As Fulmars soared along the clifftops and Gannets rode the uplift just above the waves offshore, we ended the day with the clouds overhead breaking to reveal blue sky and sunshine in a remarkable area of glorious weather that was surrounded in every direction by leaden grey clouds and storms. Atmospheric wildlife watching…
October, mist, drizzle, winds off the sea…
I collected Bernard from Newbiggin and we headed north to begin a day birdwatching around Druridge Bay and southeast Northumberland. A very obliging Dipper was singing from a mid-stream rock, before it started feeding. If you’ve never seen a Dipper feeding, put it on your list of things that you really need to see! As Common Redshank and Curlew probed in gooey estuarine mud, we could see a wave of panic spreading towards us from the north. First, the air was filled with Greylag and Pink-footed Geese, Woodpigeon, Rook, Carrion Crow and Jackdaw. Then Wigeon, Mallard, Canada Geese and Curlew took flight and 20 Black-tailed Godwit passed overhead. A few minutes later the cause of all the consternation put in an appearance – a female Sparrowhawk, menacing and muscular as she followed the coast southwards. Then a sight, and sound, that always warms my heart as 20 Redwing and 6 Fieldfare, winter visitors from Scandinavia, flew over. More waders and wildfowl featured during the afternoon; Goldeneye, Red-breasted Merganser, Gadwall, Little Grebe, Common Snipe, Dunlin, Lapwing and Golden Plover resplendent in low autumn sunlight. A Water Rail wandered out of the reeds and our final new bird for the day was an elegant female Pintail, as the calls of Redwing and Fieldfare continued to cut through the afternoon air.
There’s little that gets my heart racing as much as that moment when panic spreads through the wildlife that we’re watching…

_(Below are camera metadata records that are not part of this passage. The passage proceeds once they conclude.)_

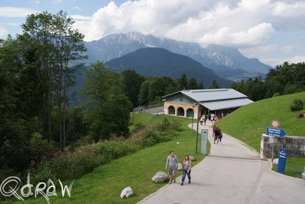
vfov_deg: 40.1
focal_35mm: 33
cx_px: 152
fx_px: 280
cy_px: 102
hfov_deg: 57.2
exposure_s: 1/125
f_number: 10
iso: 100
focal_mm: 22
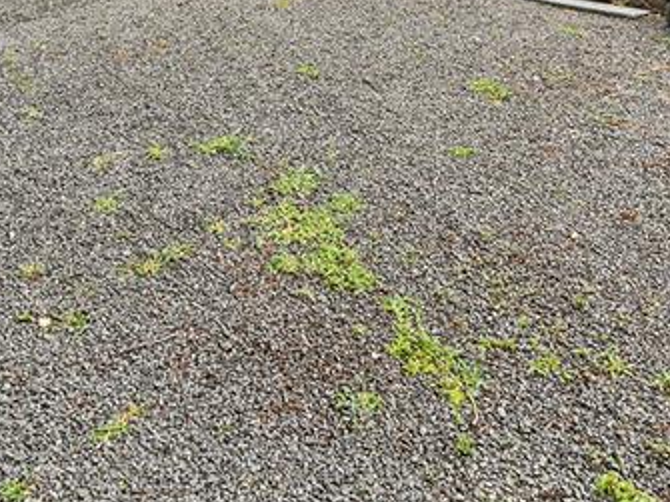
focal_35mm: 47
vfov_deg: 26.4
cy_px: -142
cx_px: 320
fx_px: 909
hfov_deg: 40.4
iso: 100
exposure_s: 1/40
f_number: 8
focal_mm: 16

I collected Anne and Keith from Newbiggin and we headed along the coast for an afternoon and evening around Druridge Bay and southeast Northumberland searching for Otters. First stop was lunch, overlooking the North Sea, with Eiders rafting just offshore and distant Gannets diving into the waves. Small groups of Starling were scattered throughout the afternoon and Wigeon, Teal, Mallard, Gadwall, Shoveler, Tufted Duck and Little Grebe were around the water’s edge as we concentrated the search for our favourite sinuous, stealthy predator. One stretch of reeds suddenly had fewer ducks that it had a few minutes earlier. No great panic, no obvious departure, but definitely not as many birds. Scanning along the edge I caught a glimpse of a dark shape on the periphery of my vision. A couple of minutes concentrating on that spot produced nothing more tangible so I returned to scanning the entire pool. Ten minutes later and there was a definite departure of Mallard and Wigeon from that same reedbed. I suggested that this could well be due to an Otter…and Keith lifted his binoculars and spotted one 🙂 We watched it feeding for fifteen minutes before it slipped mysteriously beneath the surface and didn’t reappear. Mass panic among the ducks on the opposite edge of the pool wasn’t down to the Otter, but instead caused by a female Marsh Harrier drifting slowly north.
As dusk approached, Grey Herons were stalking through the shallows, Common Snipe emerged from long vegetation to probe for worms along the water’s edge, a Water Rail was squealing from the depths of a reedbed and Lapwing took flight in a tight, twisting, turning panic as darkness closed in around us and raindrops peppered the surface of the pool.